- _Directions_: Could you filter the records below and keep only the lines with the word "réglables"?

[Dataset entries]
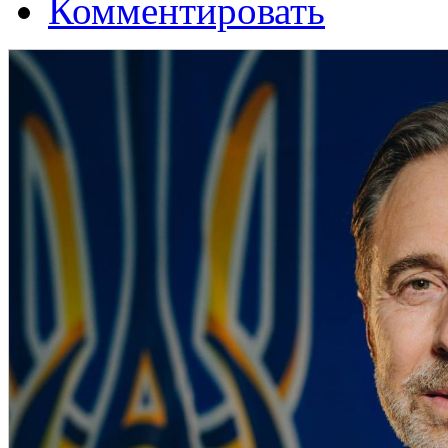
Комментировать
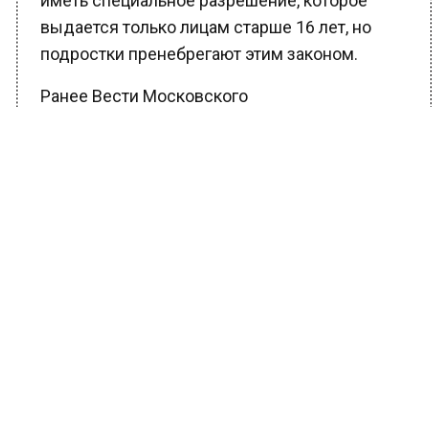
иметь специальное разрешение, которое
выдается только лицам старше 16 лет, но
подростки пренебрегают этим законом.
Ранее Вести Московского
региона
сообщали
, что в Москве трое
молодых людей получили по 7 лет колонии
за изнасилование 13-летней девочки.
БОЛЬШЕ АКТУАЛЬНЫХ НОВОСТЕЙ И ЭКСКЛЮЗИВНЫХ
ВИДЕО В ТЕЛЕГРАМ-КАНАЛЕ "ВЕСТИ МОСКОВСКОГО
РЕГИОНА".
ПОДПИШИСЬ!
ПОДПИСЫВАЙТЕСЬ НА МОСРЕГИОН:
НОВОСТИ
ДЗЕН
ТЕЛЕГРАМ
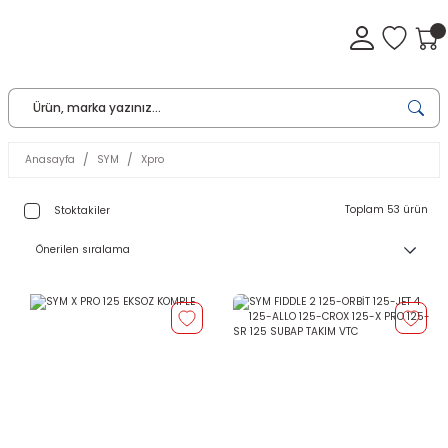
Anasayfa
SYM
Xpro
Toplam 53 ürün
Stoktakiler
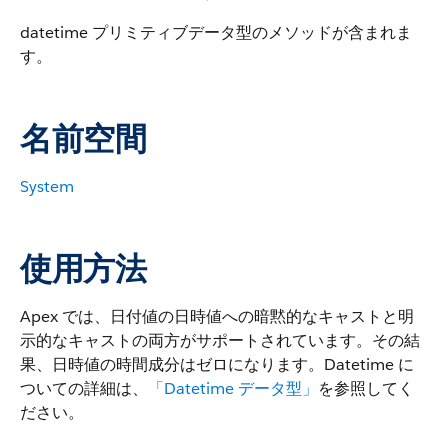
datetime プリミティブデータ型のメソッドが含まれま
す。
名前空間
System
使用方法
Apex では、日付値の日時値への暗黙的なキャストと明
示的なキャストの両方がサポートされています。その結
果、日時値の時間成分はゼロになります。Datetime に
ついての詳細は、
「Datetime データ型」
を参照してく
ださい。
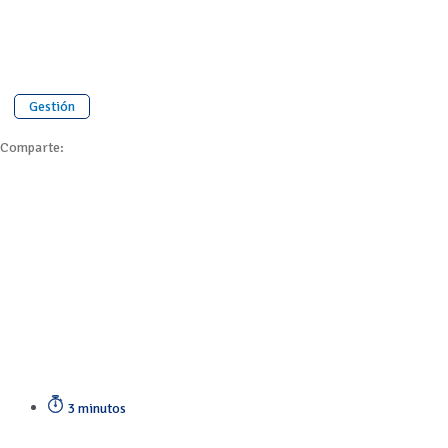
Gestión
Comparte:
3 minutos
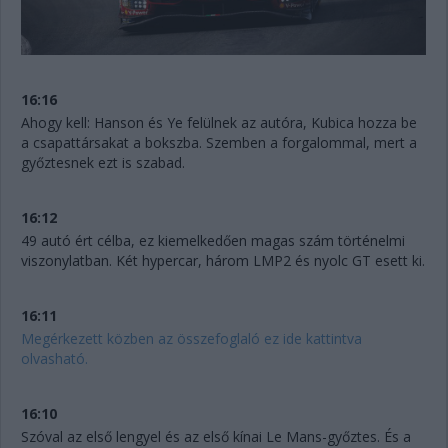
16:16
Ahogy kell: Hanson és Ye felülnek az autóra, Kubica hozza be
a csapattársakat a bokszba. Szemben a forgalommal, mert a
győztesnek ezt is szabad.
16:12
49 autó ért célba, ez kiemelkedően magas szám történelmi
viszonylatban. Két hypercar, három LMP2 és nyolc GT esett ki.
16:11
Megérkezett közben az összefoglaló ez ide kattintva
olvasható.
16:10
Szóval az első lengyel és az első kínai Le Mans-győztes. És a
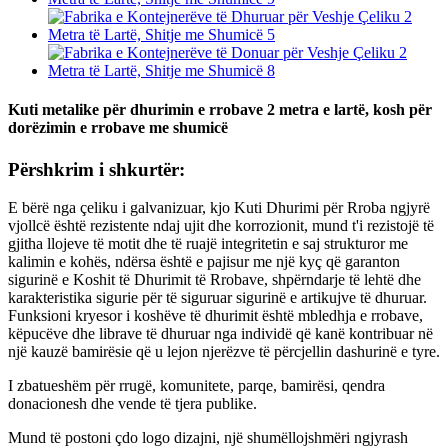
Kuti metalike për dhurimin e rrobave 2 metra e lartë, kosh për
dorëzimin e rrobave me shumicë
Përshkrim i shkurtër:
E bërë nga çeliku i galvanizuar, kjo Kuti Dhurimi për Rroba ngjyrë
vjollcë është rezistente ndaj ujit dhe korrozionit, mund t'i rezistojë të
gjitha llojeve të motit dhe të ruajë integritetin e saj strukturor me
kalimin e kohës, ndërsa është e pajisur me një kyç që garanton
sigurinë e Koshit të Dhurimit të Rrobave, shpërndarje të lehtë dhe
karakteristika sigurie për të siguruar sigurinë e artikujve të dhuruar.
Funksioni kryesor i koshëve të dhurimit është mbledhja e rrobave,
këpucëve dhe librave të dhuruar nga individë që kanë kontribuar në
një kauzë bamirësie që u lejon njerëzve të përcjellin dashurinë e tyre.
I zbatueshëm për rrugë, komunitete, parqe, bamirësi, qendra
donacionesh dhe vende të tjera publike.
Mund të postoni çdo logo dizajni, një shumëllojshmëri ngjyrash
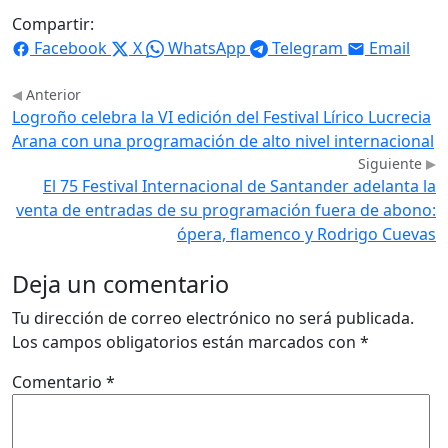
Compartir:
Facebook
X
WhatsApp
Telegram
Email
Anterior
Logroño celebra la VI edición del Festival Lírico Lucrecia
Arana con una programación de alto nivel internacional
Siguiente
El 75 Festival Internacional de Santander adelanta la
venta de entradas de su programación fuera de abono:
ópera, flamenco y Rodrigo Cuevas
Deja un comentario
Tu dirección de correo electrónico no será publicada.
Los campos obligatorios están marcados con
*
Comentario
*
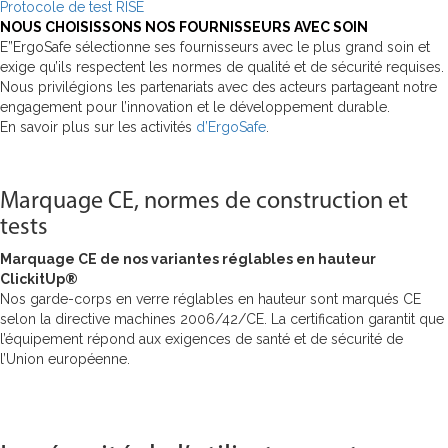
Protocole de test RISE
NOUS CHOISISSONS NOS FOURNISSEURS AVEC SOIN
E”ErgoSafe sélectionne ses fournisseurs avec le plus grand soin et
exige qu’ils respectent les normes de qualité et de sécurité requises.
Nous privilégions les partenariats avec des acteurs partageant notre
engagement pour l’innovation et le développement durable.
En savoir plus sur les activités
d’ErgoSafe
.
Marquage CE, normes de construction et
tests
Marquage CE de nos variantes réglables en hauteur
ClickitUp®
Nos garde-corps en verre réglables en hauteur sont marqués CE
selon la directive machines 2006/42/CE. La certification garantit que
l’équipement répond aux exigences de santé et de sécurité de
l’Union européenne.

- _Answer to this problem_:
Marquage CE de nos variantes réglables en hauteur
Nos garde-corps en verre réglables en hauteur sont marqués CE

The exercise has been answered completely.